Pijnlijk was bovendien de vocaal machteloze Venus van Stephanie Friede, maar zij moest natuurlijk wel een (misschien ook voor haarzelf) absoluut ongeloofwaardig karakter uitbeelden dat niets meer met Wagner's tekst en muziek te maken had. Eigenlijk waren onder de zangers van de grotere rollen de bassen Günther Grossböck (Landgraf Hermann) en Thomas Jesatko (Biterolf) de enigen die indrukwekkend en helemaal zonder kleerscheuren door de enscenering heen kwamen.

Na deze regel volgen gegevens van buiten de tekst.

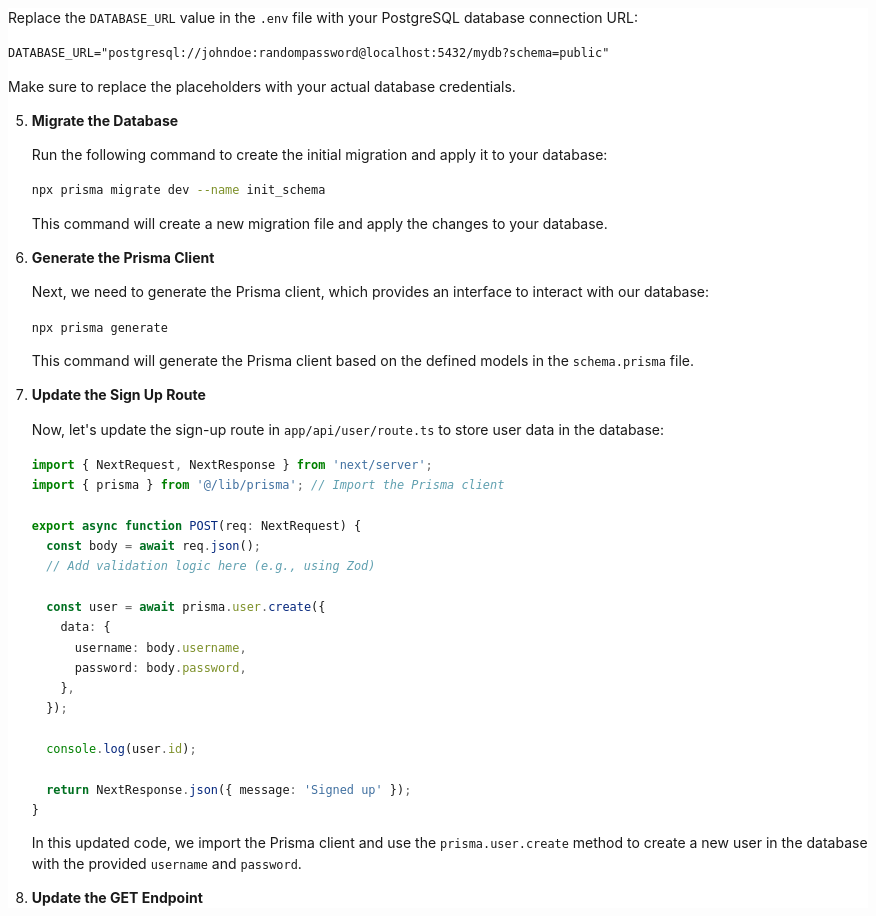    Replace the `DATABASE_URL` value in the `.env` file with your PostgreSQL database connection URL:

   ```env
   DATABASE_URL="postgresql://johndoe:randompassword@localhost:5432/mydb?schema=public"
   ```

   Make sure to replace the placeholders with your actual database credentials.

5. **Migrate the Database**

   Run the following command to create the initial migration and apply it to your database:

   ```bash
   npx prisma migrate dev --name init_schema
   ```

   This command will create a new migration file and apply the changes to your database.

6. **Generate the Prisma Client**

   Next, we need to generate the Prisma client, which provides an interface to interact with our database:

   ```bash
   npx prisma generate
   ```

   This command will generate the Prisma client based on the defined models in the `schema.prisma` file.

7. **Update the Sign Up Route**

   Now, let's update the sign-up route in `app/api/user/route.ts` to store user data in the database:

   ```typescript
   import { NextRequest, NextResponse } from 'next/server';
   import { prisma } from '@/lib/prisma'; // Import the Prisma client

   export async function POST(req: NextRequest) {
     const body = await req.json();
     // Add validation logic here (e.g., using Zod)

     const user = await prisma.user.create({
       data: {
         username: body.username,
         password: body.password,
       },
     });

     console.log(user.id);

     return NextResponse.json({ message: 'Signed up' });
   }
   ```

   In this updated code, we import the Prisma client and use the `prisma.user.create` method to create a new user in the database with the provided `username` and `password`.

8. **Update the GET Endpoint**
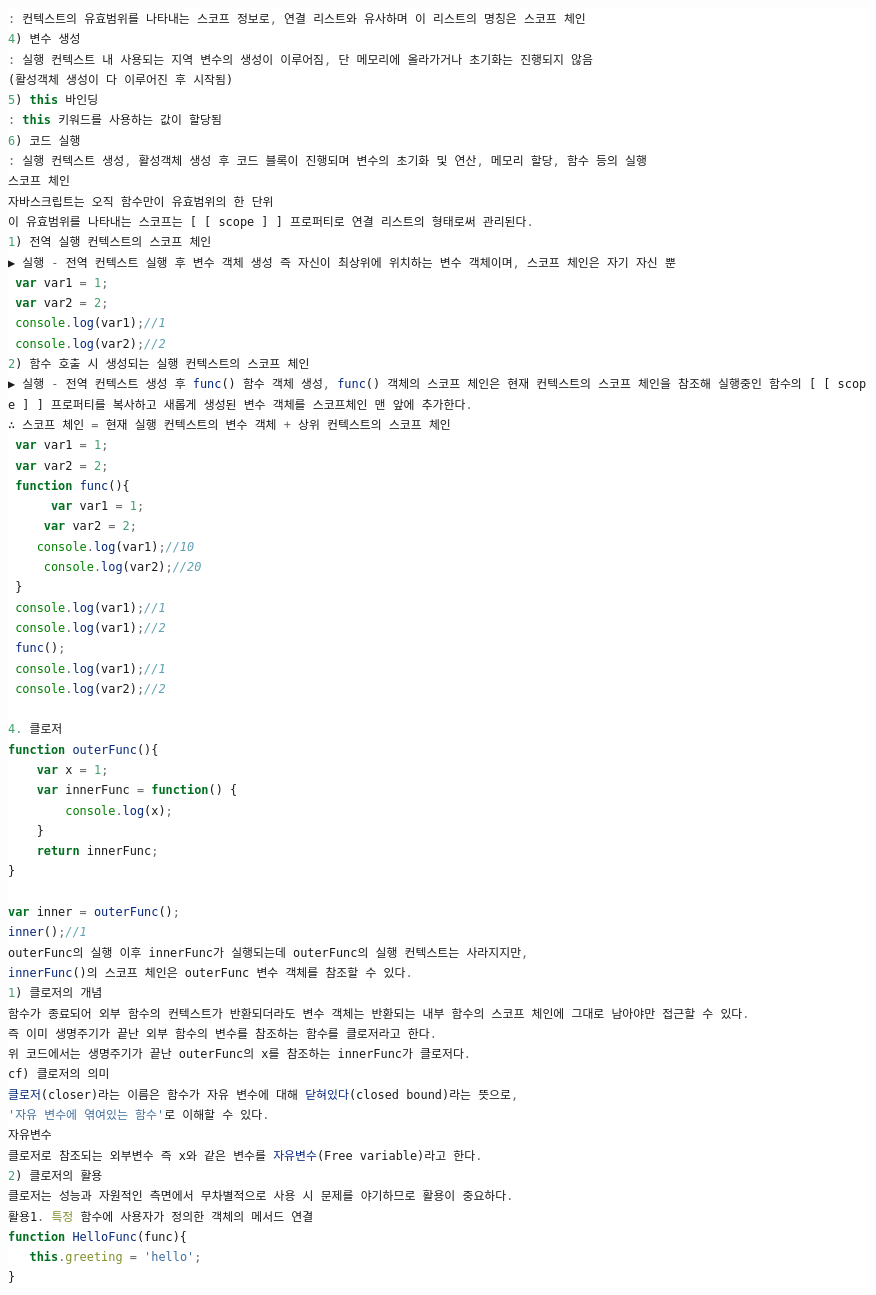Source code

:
 ```javascript
: 컨텍스트의 유효범위를 나타내는 스코프 정보로, 연결 리스트와 유사하며 이 리스트의 명칭은 스코프 체인
4) 변수 생성
: 실행 컨텍스트 내 사용되는 지역 변수의 생성이 이루어짐, 단 메모리에 올라가거나 초기화는 진행되지 않음
(활성객체 생성이 다 이루어진 후 시작됨)
5) this 바인딩
: this 키워드를 사용하는 값이 할당됨
6) 코드 실행
: 실행 컨텍스트 생성, 활성객체 생성 후 코드 블록이 진행되며 변수의 초기화 및 연산, 메모리 할당, 함수 등의 실행
스코프 체인
자바스크립트는 오직 함수만이 유효범위의 한 단위
이 유효범위를 나타내는 스코프는 [ [ scope ] ] 프로퍼티로 연결 리스트의 형태로써 관리된다.
1) 전역 실행 컨텍스트의 스코프 체인
▶ 실행 - 전역 컨텍스트 실행 후 변수 객체 생성 즉 자신이 최상위에 위치하는 변수 객체이며, 스코프 체인은 자기 자신 뿐
 var var1 = 1;
 var var2 = 2;
 console.log(var1);//1
 console.log(var2);//2
2) 함수 호출 시 생성되는 실행 컨텍스트의 스코프 체인
▶ 실행 - 전역 컨텍스트 생성 후 func() 함수 객체 생성, func() 객체의 스코프 체인은 현재 컨텍스트의 스코프 체인을 참조해 실행중인 함수의 [ [ scope ] ] 프로퍼티를 복사하고 새롭게 생성된 변수 객체를 스코프체인 맨 앞에 추가한다.
∴ 스코프 체인 = 현재 실행 컨텍스트의 변수 객체 + 상위 컨텍스트의 스코프 체인
 var var1 = 1;
 var var2 = 2;
 function func(){
      var var1 = 1;
     var var2 = 2;
    console.log(var1);//10
     console.log(var2);//20
 }
 console.log(var1);//1
 console.log(var1);//2
 func();
 console.log(var1);//1
 console.log(var2);//2

4. 클로저
function outerFunc(){
    var x = 1;
    var innerFunc = function() { 
        console.log(x);
    }
    return innerFunc;
}

var inner = outerFunc();
inner();//1
outerFunc의 실행 이후 innerFunc가 실행되는데 outerFunc의 실행 컨텍스트는 사라지지만,
innerFunc()의 스코프 체인은 outerFunc 변수 객체를 참조할 수 있다.
1) 클로저의 개념
함수가 종료되어 외부 함수의 컨텍스트가 반환되더라도 변수 객체는 반환되는 내부 함수의 스코프 체인에 그대로 남아야만 접근할 수 있다. 
즉 이미 생명주기가 끝난 외부 함수의 변수를 참조하는 함수를 클로저라고 한다. 
위 코드에서는 생명주기가 끝난 outerFunc의 x를 참조하는 innerFunc가 클로저다. 
cf) 클로저의 의미
클로저(closer)라는 이름은 함수가 자유 변수에 대해 닫혀있다(closed bound)라는 뜻으로,
'자유 변수에 엮여있는 함수'로 이해할 수 있다.
자유변수
클로저로 참조되는 외부변수 즉 x와 같은 변수를 자유변수(Free variable)라고 한다. 
2) 클로저의 활용
클로저는 성능과 자원적인 측면에서 무차별적으로 사용 시 문제를 야기하므로 활용이 중요하다.
활용1. 특정 함수에 사용자가 정의한 객체의 메서드 연결
function HelloFunc(func){
   this.greeting = 'hello';
}
```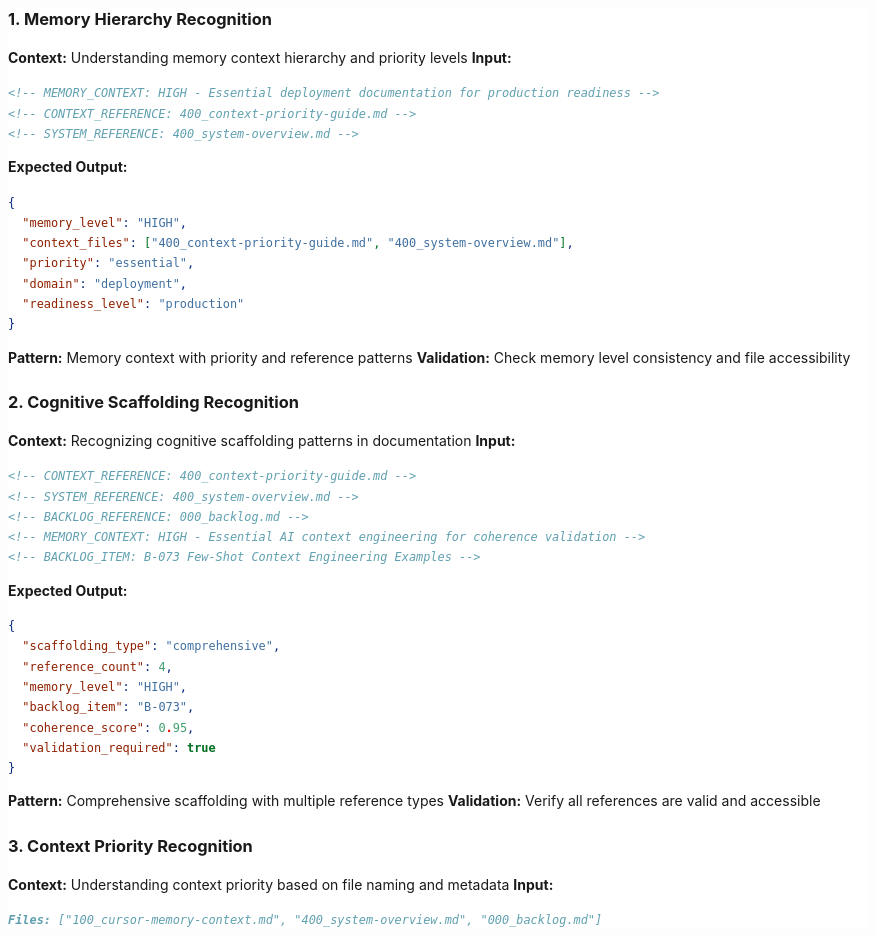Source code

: ### **1. Memory Hierarchy Recognition**

**Context:** Understanding memory context hierarchy and priority levels
**Input:**
```markdown
<!-- MEMORY_CONTEXT: HIGH - Essential deployment documentation for production readiness -->
<!-- CONTEXT_REFERENCE: 400_context-priority-guide.md -->
<!-- SYSTEM_REFERENCE: 400_system-overview.md -->
```

**Expected Output:**
```json
{
  "memory_level": "HIGH",
  "context_files": ["400_context-priority-guide.md", "400_system-overview.md"],
  "priority": "essential",
  "domain": "deployment",
  "readiness_level": "production"
}
```

**Pattern:** Memory context with priority and reference patterns
**Validation:** Check memory level consistency and file accessibility

### **2. Cognitive Scaffolding Recognition**

**Context:** Recognizing cognitive scaffolding patterns in documentation
**Input:**
```markdown
<!-- CONTEXT_REFERENCE: 400_context-priority-guide.md -->
<!-- SYSTEM_REFERENCE: 400_system-overview.md -->
<!-- BACKLOG_REFERENCE: 000_backlog.md -->
<!-- MEMORY_CONTEXT: HIGH - Essential AI context engineering for coherence validation -->
<!-- BACKLOG_ITEM: B-073 Few-Shot Context Engineering Examples -->
```

**Expected Output:**
```json
{
  "scaffolding_type": "comprehensive",
  "reference_count": 4,
  "memory_level": "HIGH",
  "backlog_item": "B-073",
  "coherence_score": 0.95,
  "validation_required": true
}
```

**Pattern:** Comprehensive scaffolding with multiple reference types
**Validation:** Verify all references are valid and accessible

### **3. Context Priority Recognition**

**Context:** Understanding context priority based on file naming and metadata
**Input:**
```markdown
Files: ["100_cursor-memory-context.md", "400_system-overview.md", "000_backlog.md"]
```
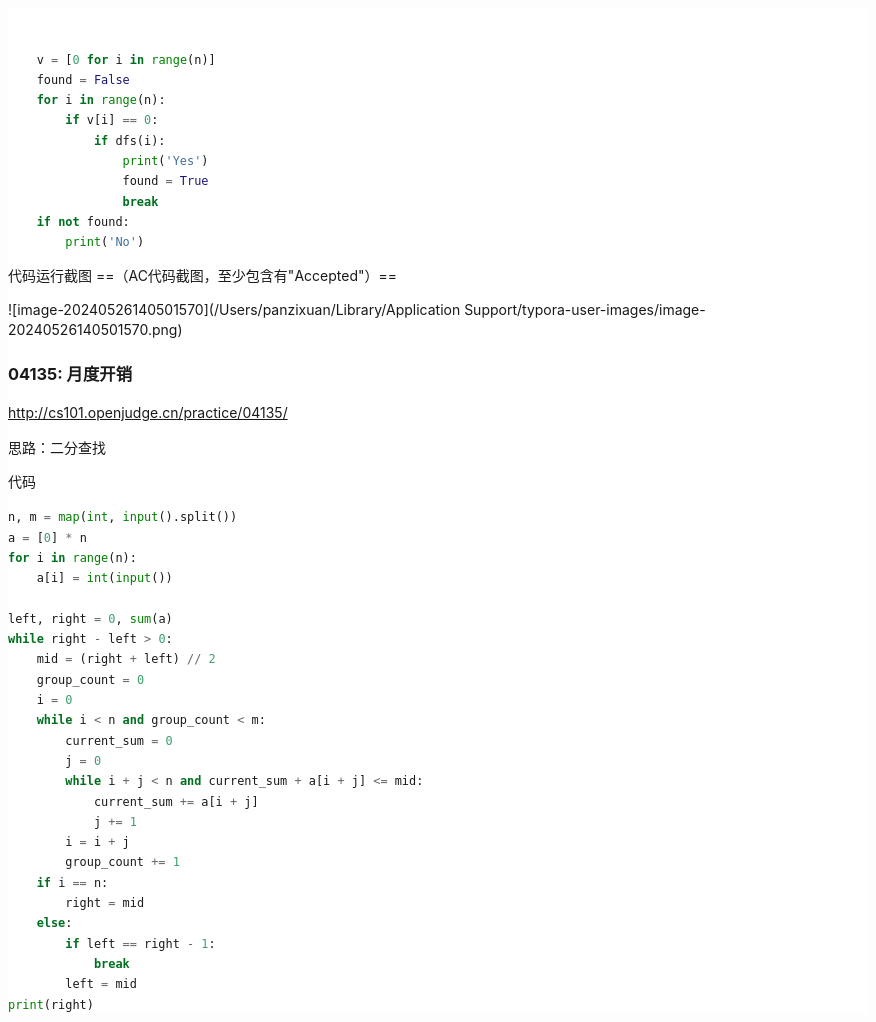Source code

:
 ```python


    v = [0 for i in range(n)]
    found = False
    for i in range(n):
        if v[i] == 0:
            if dfs(i):
                print('Yes')
                found = True
                break
    if not found:
        print('No')
```



代码运行截图 ==（AC代码截图，至少包含有"Accepted"）==

![image-20240526140501570](/Users/panzixuan/Library/Application Support/typora-user-images/image-20240526140501570.png)



### 04135: 月度开销

http://cs101.openjudge.cn/practice/04135/



思路：二分查找



代码

```python
n, m = map(int, input().split())
a = [0] * n
for i in range(n):
    a[i] = int(input())

left, right = 0, sum(a)
while right - left > 0:
    mid = (right + left) // 2
    group_count = 0
    i = 0
    while i < n and group_count < m:
        current_sum = 0
        j = 0
        while i + j < n and current_sum + a[i + j] <= mid:
            current_sum += a[i + j]
            j += 1
        i = i + j
        group_count += 1
    if i == n:
        right = mid
    else:
        if left == right - 1:
            break
        left = mid
print(right)
```
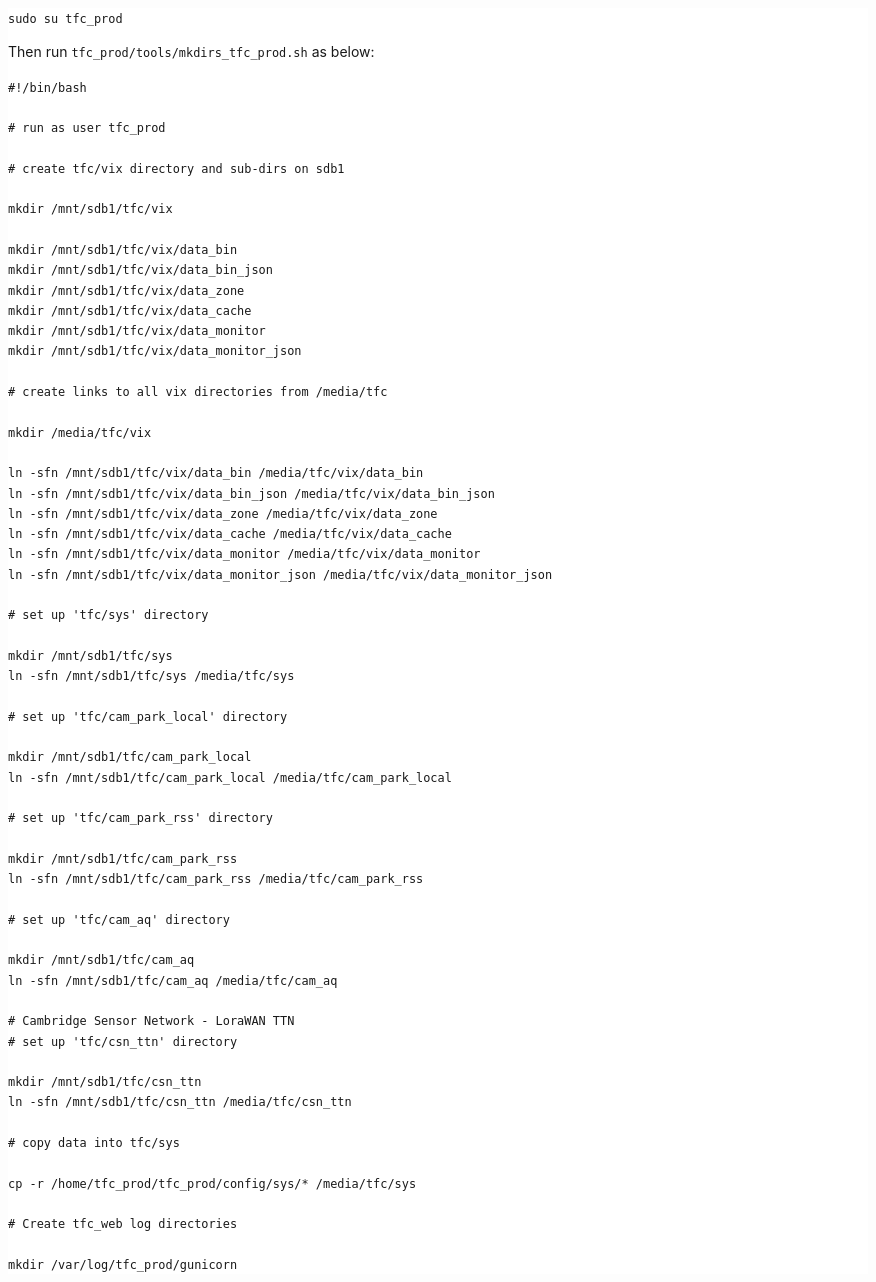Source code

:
 ```
sudo su tfc_prod
```
Then run ```tfc_prod/tools/mkdirs_tfc_prod.sh``` as below:
```
#!/bin/bash

# run as user tfc_prod

# create tfc/vix directory and sub-dirs on sdb1

mkdir /mnt/sdb1/tfc/vix

mkdir /mnt/sdb1/tfc/vix/data_bin
mkdir /mnt/sdb1/tfc/vix/data_bin_json
mkdir /mnt/sdb1/tfc/vix/data_zone
mkdir /mnt/sdb1/tfc/vix/data_cache
mkdir /mnt/sdb1/tfc/vix/data_monitor
mkdir /mnt/sdb1/tfc/vix/data_monitor_json

# create links to all vix directories from /media/tfc

mkdir /media/tfc/vix

ln -sfn /mnt/sdb1/tfc/vix/data_bin /media/tfc/vix/data_bin
ln -sfn /mnt/sdb1/tfc/vix/data_bin_json /media/tfc/vix/data_bin_json
ln -sfn /mnt/sdb1/tfc/vix/data_zone /media/tfc/vix/data_zone
ln -sfn /mnt/sdb1/tfc/vix/data_cache /media/tfc/vix/data_cache
ln -sfn /mnt/sdb1/tfc/vix/data_monitor /media/tfc/vix/data_monitor
ln -sfn /mnt/sdb1/tfc/vix/data_monitor_json /media/tfc/vix/data_monitor_json

# set up 'tfc/sys' directory

mkdir /mnt/sdb1/tfc/sys
ln -sfn /mnt/sdb1/tfc/sys /media/tfc/sys

# set up 'tfc/cam_park_local' directory

mkdir /mnt/sdb1/tfc/cam_park_local
ln -sfn /mnt/sdb1/tfc/cam_park_local /media/tfc/cam_park_local

# set up 'tfc/cam_park_rss' directory

mkdir /mnt/sdb1/tfc/cam_park_rss
ln -sfn /mnt/sdb1/tfc/cam_park_rss /media/tfc/cam_park_rss

# set up 'tfc/cam_aq' directory

mkdir /mnt/sdb1/tfc/cam_aq
ln -sfn /mnt/sdb1/tfc/cam_aq /media/tfc/cam_aq

# Cambridge Sensor Network - LoraWAN TTN
# set up 'tfc/csn_ttn' directory

mkdir /mnt/sdb1/tfc/csn_ttn
ln -sfn /mnt/sdb1/tfc/csn_ttn /media/tfc/csn_ttn

# copy data into tfc/sys

cp -r /home/tfc_prod/tfc_prod/config/sys/* /media/tfc/sys

# Create tfc_web log directories

mkdir /var/log/tfc_prod/gunicorn
```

Naast alle kritiek op de enscenering en enkele solisten constateerde ik bij het grootste deel van pers en publiek wel groot enthousiasme over de dirigent, Bayreuth-debutant Thomas Hengelbrock, de huidige chef-dirigent van het NDR-symfonieorkest. In de lofprijzingen aan zijn adres kon ik mij niet helemaal vinden. Komend vanuit de barokmuziek zorgde hij voor grote detaillering en helderheid in de orkestklank, maar ik miste toch iets van de lange lijnen en de golfbeweging die inherent zijn aan de muziek van Wagner. Boze tongen fluisteren overigens dat hij deze productie volgend jaar niet meer wil dirigeren, maar op de website van de Festspiele staat hij nog steeds aangekondigd. We zullen het moeten afwachten.